# Request
Please state how many lines in the entries below contain the string "Full", counting only case-sensitive matches. Reply with the number alone.
---+---
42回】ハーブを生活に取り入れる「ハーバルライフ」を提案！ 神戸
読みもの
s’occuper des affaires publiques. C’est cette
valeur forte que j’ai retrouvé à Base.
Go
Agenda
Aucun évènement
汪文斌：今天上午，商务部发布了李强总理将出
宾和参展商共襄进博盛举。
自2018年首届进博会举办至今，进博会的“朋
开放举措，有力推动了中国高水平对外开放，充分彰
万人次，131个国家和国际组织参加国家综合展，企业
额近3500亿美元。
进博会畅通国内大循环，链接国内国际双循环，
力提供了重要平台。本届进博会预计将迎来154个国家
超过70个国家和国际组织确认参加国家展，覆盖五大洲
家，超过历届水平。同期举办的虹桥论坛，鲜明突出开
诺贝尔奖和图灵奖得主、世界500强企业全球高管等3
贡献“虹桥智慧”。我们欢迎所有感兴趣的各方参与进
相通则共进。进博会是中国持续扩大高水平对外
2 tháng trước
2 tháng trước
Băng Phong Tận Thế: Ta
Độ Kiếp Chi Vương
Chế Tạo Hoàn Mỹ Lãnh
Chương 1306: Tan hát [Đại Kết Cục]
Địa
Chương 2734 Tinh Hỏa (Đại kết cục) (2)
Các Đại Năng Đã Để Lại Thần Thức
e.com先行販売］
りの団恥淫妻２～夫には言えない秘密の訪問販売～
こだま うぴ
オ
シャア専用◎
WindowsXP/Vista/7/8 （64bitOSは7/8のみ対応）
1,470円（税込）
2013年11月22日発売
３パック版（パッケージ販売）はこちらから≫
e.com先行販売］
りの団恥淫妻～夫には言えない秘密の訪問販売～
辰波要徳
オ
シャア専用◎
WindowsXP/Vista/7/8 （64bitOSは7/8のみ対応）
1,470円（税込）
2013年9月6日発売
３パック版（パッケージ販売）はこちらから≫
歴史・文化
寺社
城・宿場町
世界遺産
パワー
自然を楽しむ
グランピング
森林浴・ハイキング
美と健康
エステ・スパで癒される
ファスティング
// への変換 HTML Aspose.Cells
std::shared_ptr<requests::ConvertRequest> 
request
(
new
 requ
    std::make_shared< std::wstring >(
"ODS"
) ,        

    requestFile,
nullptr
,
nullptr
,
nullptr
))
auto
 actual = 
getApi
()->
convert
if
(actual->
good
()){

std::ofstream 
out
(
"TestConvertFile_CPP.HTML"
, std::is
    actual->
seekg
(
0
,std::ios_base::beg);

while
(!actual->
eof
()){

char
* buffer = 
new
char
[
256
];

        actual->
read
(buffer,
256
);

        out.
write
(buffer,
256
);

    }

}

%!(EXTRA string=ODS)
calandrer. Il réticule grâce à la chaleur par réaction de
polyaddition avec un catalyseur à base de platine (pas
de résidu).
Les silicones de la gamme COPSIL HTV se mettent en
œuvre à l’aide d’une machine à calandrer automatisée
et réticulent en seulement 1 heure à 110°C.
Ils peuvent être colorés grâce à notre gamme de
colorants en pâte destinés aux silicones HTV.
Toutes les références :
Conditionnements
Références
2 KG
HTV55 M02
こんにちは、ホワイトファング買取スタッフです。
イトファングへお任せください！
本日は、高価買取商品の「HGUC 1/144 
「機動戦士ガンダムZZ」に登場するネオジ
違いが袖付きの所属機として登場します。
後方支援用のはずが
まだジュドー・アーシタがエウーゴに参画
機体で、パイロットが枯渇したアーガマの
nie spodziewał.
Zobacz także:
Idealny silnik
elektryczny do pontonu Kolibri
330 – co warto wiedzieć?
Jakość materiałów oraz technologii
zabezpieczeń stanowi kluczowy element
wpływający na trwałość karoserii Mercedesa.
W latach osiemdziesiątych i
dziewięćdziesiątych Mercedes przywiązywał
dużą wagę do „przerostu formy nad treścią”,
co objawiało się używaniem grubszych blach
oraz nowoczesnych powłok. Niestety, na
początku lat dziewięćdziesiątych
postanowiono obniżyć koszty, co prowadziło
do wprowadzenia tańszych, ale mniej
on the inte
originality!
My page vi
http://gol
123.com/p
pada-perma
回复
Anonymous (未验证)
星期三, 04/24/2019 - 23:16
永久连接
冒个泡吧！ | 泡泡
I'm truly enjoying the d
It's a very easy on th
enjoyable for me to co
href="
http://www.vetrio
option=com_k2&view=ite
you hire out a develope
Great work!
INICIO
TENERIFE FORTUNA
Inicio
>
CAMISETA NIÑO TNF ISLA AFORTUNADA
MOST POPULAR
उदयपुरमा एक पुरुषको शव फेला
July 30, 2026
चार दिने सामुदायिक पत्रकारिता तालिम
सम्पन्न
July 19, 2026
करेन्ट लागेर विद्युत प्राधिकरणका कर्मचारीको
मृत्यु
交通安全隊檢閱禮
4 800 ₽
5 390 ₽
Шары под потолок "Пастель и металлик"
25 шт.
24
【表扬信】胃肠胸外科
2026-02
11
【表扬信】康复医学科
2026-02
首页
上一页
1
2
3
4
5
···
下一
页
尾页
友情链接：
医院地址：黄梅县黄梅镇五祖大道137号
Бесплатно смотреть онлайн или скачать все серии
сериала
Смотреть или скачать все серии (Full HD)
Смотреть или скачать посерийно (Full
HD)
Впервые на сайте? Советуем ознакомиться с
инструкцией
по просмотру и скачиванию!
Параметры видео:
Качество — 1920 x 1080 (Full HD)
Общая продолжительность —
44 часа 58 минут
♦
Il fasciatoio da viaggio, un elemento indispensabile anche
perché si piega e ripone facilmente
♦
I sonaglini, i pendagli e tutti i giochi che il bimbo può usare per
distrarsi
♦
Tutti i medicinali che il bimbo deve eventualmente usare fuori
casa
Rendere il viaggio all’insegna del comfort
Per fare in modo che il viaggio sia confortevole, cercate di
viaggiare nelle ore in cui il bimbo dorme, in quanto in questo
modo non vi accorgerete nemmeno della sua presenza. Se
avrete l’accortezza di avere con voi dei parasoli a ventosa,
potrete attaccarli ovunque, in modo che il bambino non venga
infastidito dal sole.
---+---
# Solution to this task
3